To obtain a state of grace is to make divine artistry. To be in the moment with only instincts, the labor of learning long gone with muscles and mind working together seamlessly.
Or something. I don’t know because I’m a music critic. I listen to Al Green and I hear the ache, I listen to Donna Summer and I dream of synths. I know there’s something more, and I hear it, but I know it only as much as it makes my words work.
Musicians who play “new American music,” jazz, or improv like George Lewis, talk a lot about flow. It’s an idea that comes after the transcriptions of Charlie Parker solos, after logging Malcolm Gladwell’s 10,000 hours of practice rule, and an equal number listening. Sometimes it doesn’t ever come. It includes skill but it isn’t merely. It’s maturity, but it’s not a rite of passage. That’s why the subhed of Paul Berliner’s classic text on the topic, Thinking In Jazz, is “The Infinite Art of Improvisation.” It’s not timeless work; it is an eternal work.

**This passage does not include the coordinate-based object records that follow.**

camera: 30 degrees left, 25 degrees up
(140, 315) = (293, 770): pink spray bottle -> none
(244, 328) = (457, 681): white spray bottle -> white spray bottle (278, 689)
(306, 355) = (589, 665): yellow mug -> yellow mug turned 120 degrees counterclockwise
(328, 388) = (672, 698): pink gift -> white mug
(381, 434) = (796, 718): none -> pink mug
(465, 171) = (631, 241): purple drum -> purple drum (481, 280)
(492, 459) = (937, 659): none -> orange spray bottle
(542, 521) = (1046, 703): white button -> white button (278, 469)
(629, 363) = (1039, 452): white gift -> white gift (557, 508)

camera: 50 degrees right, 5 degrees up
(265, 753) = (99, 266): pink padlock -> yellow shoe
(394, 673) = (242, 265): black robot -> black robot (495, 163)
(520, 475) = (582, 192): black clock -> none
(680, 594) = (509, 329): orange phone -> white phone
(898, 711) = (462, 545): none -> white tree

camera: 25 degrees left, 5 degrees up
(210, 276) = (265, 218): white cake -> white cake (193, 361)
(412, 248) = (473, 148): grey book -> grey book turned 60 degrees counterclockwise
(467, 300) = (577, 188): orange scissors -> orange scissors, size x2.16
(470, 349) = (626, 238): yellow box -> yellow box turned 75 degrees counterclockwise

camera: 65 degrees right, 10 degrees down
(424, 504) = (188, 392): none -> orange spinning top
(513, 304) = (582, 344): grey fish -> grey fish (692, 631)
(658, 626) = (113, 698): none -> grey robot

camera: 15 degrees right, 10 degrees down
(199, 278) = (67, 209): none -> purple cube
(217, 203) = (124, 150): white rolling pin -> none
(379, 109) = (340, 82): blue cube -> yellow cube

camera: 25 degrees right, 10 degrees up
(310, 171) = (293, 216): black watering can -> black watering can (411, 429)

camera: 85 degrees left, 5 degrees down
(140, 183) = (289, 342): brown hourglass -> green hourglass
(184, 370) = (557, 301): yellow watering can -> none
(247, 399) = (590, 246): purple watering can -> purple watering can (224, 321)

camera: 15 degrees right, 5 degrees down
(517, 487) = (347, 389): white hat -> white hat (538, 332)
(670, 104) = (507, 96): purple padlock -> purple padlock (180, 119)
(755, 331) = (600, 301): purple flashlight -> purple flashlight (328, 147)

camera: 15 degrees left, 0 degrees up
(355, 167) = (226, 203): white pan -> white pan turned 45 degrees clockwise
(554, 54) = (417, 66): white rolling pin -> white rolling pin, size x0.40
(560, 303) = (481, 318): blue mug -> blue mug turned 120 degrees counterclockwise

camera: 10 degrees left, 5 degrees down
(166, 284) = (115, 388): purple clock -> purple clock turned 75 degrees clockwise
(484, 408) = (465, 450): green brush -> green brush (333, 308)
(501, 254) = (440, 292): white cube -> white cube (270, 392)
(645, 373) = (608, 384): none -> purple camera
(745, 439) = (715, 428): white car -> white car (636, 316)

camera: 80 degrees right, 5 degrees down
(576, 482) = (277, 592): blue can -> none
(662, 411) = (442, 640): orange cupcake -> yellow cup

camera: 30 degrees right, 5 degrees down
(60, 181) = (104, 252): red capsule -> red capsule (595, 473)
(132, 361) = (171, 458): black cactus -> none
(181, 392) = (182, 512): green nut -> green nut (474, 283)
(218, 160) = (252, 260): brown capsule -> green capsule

Runners speak of their work in the same way. It’s odd to think of training as practice, but that’s what it is: undoing bad habits, developing new strategies, easing the body into comfort with a once difficult movement. All athletes have to do this. Anyone who has sat at their instrument ready to bash their own skull in with frustration over a difficult passage knows the same. It has nothing to do with hours put in or with repetition, but with obtaining flow. It’s no coincidence that this is how rappers name their mastery of language, meaning, structure, and rhythm.
The space between flow and eros is close, and especially for us in the Americas, tied to complex histories of racial imagination. And part, if not all, of the classic jock versus nerds distinction is this: the anxiety about who can move in a way that pleases, whose movements are so sure that a partner will be satisfied. In the stereotype, the jock is someone who flaunts this erotically charged grace, a nerd is someone who disavows it.
With an athlete, the body and its art are in accord, but with musicians the body and its work—its erotics—can be somewhat disembodied. The music can’t directly point to a body, but it can index its gestures, mimic its grace, or exaggerate its shambles. Punk, no wave, indie rock, and noise: in essence they are the voice of the awkward, expressing their longings in musical phrases calculated to jar the body from flow, to disrupt gesture.
What could be less sexy than Big Black’s Songs About Fucking? Anthropologist Wendy Fonarow, whose book Empire of Dirt is required reading on the subject of indie rock aesthetics, would consider this not reverse psychology, but the legacy of Protestantism: by showing a disdain for flow and the charisma that comes with it, one attempts to transcend of the body and its earthly concern. She argues that critics made indie not as a sound category, but a moral one.
Flow, like life itself, is fleeting. Innovation and optimum work are engines of progress, but as Devendra Banhart sings in his Karen Daltonesque coo, that rupture breaks flow. The moment where it’s lost is often dramatic on the playing field, but in musical performance the exertion from playing is not so overt, and physical decline of skill more obvious in retrospect.
The jazz writer David Hajdu wrote recently in The New York Times about the pianist Fred Hersch who has been living with AIDS since 1986. In the past few years Hersch’s illness took a turn towards dementia and landed him unconscious in the hospital for two months. After much effort he recovered and released two albums. Hajdu wrote of his recent concert, “His cheeks were hollow, and his skin was gray, though his eyes were bright and his playing was strong. In fact, in its emotive urgency, expressive range and beauty, Hersch’s music had rarely been so potent.”
Imagining Hersch’s recovery renders the living artist’s inevitability of horror plain. He worked to make, or to find, flow and then it slipped away while his mind wandered. He returned to a body robbed of grace but not the memory of it. He went back to the bench and, thankfully, found it once again. If only the body could do the same.
My thanks to Sean Nelson’s amazing piece in The Stranger, “Let's (Not) Get It On,” for inspiration on this article.